Oversupply also played a role in bursting more consequential bubbles. The Internet stock bubble of the late ’90s saw hundreds of companies cash in on the frenzy by going public despite having flimsy economic fundamentals. And while initially, demand was such that nearly every new IPO could count on a hefty bump, over time the market became saturated. One academic study suggests that the reason the bubble burst when it did — in the spring of 2000 — is that a host of companies had their lockup periods (periods when company insiders can’t sell shares) end around that time, flooding the market with shares just as investors were beginning to question how long the good times could continue. Similarly, the housing bubble of the 2000s led to an extraordinary building spree in much of the country that left places like Las Vegas dotted with empty homes, constructed in anticipation of buyers who never materialized. And all that extra supply helped bring the party to a screeching halt.

With NFTs, the risk of oversupply is especially acute, because there is no one in charge, and the barriers to issuance are so extraordinarily low — you can literally create a new NFT in a matter of minutes.

If you want to keep prices high, then what you need is some way to restrict supply — just as, with a fishery, you need some way to restrict demand. With something like a fishery, you can do that via regulation, limiting the size of each fishing boat’s catch (although even that is not easy — there were regulations in place to limit the cod catch on the Grand Banks, and they mostly failed because they allowed the catches to be too big). Or, as the Nobel Prize-winning political scientist Elinor Ostrom showed, you can do it via community management, where the people actually doing the fishing work together to sustain the fishery. The problem with most asset bubbles, though, is that neither of these systems really work, since the temptation to overproduce is nigh impossible to resist, and there is no real “community” that can collectively decide to manage supply.

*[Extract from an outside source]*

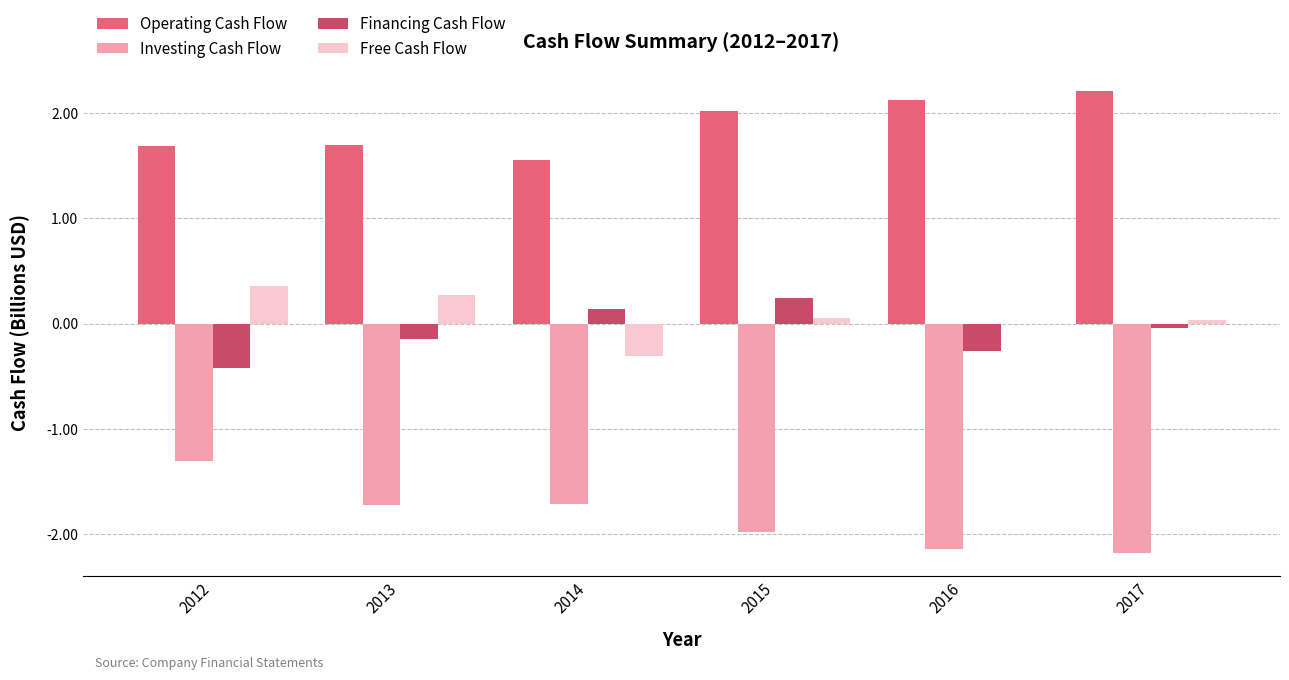

What is the greatest value displayed?

2.2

With NFTs, the risk of oversupply is especially acute, because there is no one in charge, and the barriers to issuance are so extraordinarily low — you can literally create a new NFT in a matter of minutes. And, unlike comic books or baseball cards, NFTs don’t fall apart or get discarded. In other words, the only thing we really know about NFTs is that there will be more of them a month from now than there are today.

The real paradox here is that while NFTs and cryptoassets are plainly intertwined — you need to use Ethereum to buy or make many NFTs, and crypto-fortunes are funding lots of NFT purchases — NFTs are precisely the opposite of something like Bitcoin when it comes to supply. One of the things that has made Bitcoin successful as a speculative asset is that its supply is strictly limited, and everyone knows that after a certain point there will be no more of it. The supply of NFTs, by contrast, is unlimited (even if the supply of any one NFT isn’t). And at some point, that endless flow of supply will almost certainly drown demand. That doesn’t mean that the price of every NFT will fall — truly rare or inherently appealing items may well hold their value. But in the end, this boom is headed the way of the Grand Banks fishery. Even if the Canadian government won’t be stepping in to shut it down.